Boosters wane but showed protection against hospitalization during omicron, CDC


The vaccine was 91 percent effective in preventing a vaccinated person from being hospitalized during the two months after a booster shot, the study found. But after four months, protection fell to 78 percent.

Protection faded more in preventing trips to urgent care and emergency departments, falling from 87 percent in the first two months to 66 percent after four months. After more than five months, vaccine effectiveness fell to roughly 31 percent, but researchers noted that estimate was “imprecise because few data were available” for that group of people.

Protection from the two-dose vaccine regimen has declined since omicron became dominant, but a third dose revs the immune system back up to robust levels to prevent moderately severe and severe disease, an earlier CDC study found.

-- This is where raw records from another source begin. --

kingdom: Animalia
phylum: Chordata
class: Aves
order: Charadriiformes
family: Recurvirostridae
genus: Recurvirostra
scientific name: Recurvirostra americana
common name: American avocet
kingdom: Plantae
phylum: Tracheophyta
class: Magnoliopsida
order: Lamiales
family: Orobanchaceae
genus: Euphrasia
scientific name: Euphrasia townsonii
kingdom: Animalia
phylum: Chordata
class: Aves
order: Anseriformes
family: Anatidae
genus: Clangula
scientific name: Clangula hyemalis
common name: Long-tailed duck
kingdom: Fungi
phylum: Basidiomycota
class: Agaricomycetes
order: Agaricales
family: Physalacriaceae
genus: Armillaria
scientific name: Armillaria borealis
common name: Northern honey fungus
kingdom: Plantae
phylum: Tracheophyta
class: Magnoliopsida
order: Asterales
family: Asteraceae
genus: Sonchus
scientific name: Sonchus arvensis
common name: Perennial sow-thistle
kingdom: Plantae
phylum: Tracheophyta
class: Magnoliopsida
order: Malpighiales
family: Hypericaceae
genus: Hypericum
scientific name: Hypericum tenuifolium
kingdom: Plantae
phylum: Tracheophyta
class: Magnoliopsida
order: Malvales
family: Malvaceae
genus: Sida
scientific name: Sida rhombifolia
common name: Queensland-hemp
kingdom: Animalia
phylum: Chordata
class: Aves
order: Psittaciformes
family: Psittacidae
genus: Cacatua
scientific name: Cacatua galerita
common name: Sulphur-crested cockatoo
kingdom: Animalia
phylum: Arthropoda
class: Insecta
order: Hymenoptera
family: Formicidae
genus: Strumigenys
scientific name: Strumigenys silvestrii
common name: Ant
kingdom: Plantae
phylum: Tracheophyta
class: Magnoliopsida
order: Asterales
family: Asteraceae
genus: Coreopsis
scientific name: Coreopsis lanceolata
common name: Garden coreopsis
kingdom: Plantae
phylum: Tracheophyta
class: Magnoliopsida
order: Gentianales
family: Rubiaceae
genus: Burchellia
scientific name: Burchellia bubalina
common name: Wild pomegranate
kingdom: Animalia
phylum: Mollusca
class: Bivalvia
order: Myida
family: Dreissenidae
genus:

But how long that third shot’s protection lasts is a critical question facing public health officials because many people received their third dose months ago. Waning immunity after a third shot of mRNA vaccine during omicron has been observed in Israel and in preliminary reports from CDC, the study said. But Friday’s report represents the first real-world data in the United States of the durability of that protection during delta and omicron.

During a White House covid-19 briefing Wednesday, Anthony S. Fauci, President Biden’s chief medical adviser on the pandemic response, said officials will base booster decisions on real-world “efficacy in preventing, for example, hospital visits, as well as hospitalizations.”

“I think you should be appreciative of the fact that when you’re talking about any decisions that will be made — and I’m not anticipating any of that now — but that has to be put into the context of whom you’re talking about,” he said.

“There may be the need for yet again another boost — in this case, a fourth-dose boost for an individual receiving the mRNA — that could be based on age, as well as underlying conditions,” Fauci said.

Waning protection after a third vaccine dose “reinforces the importance of further consideration of additional doses to sustain or improve protection against COVID-19-associated” visits to emergency departments and urgent care and hospitalizations, the study said.

In a statement, CDC said boosters are “safe and effective” and the study shows that a third dose of mRNA vaccine “continues to offer high levels of protection against severe disease, even months after administration, underscoring the importance of staying up to date when eligible after receiving a primary series.”

Coronavirus cases spiked globally in the first weeks of 2022, despite record-high vaccination rates. Here’s how the omicron variant took off. (Jackie Lay, John Farrell/The Washington Post)

Since September, federal health officials have urged people to get the third shots. CDC recommends booster shots for everyone 12 years and older, five months after getting two doses of the mRNA vaccines made by Pfizer-BioNTech and Moderna, or two months after a single dose of the Johnson & Johnson vaccine.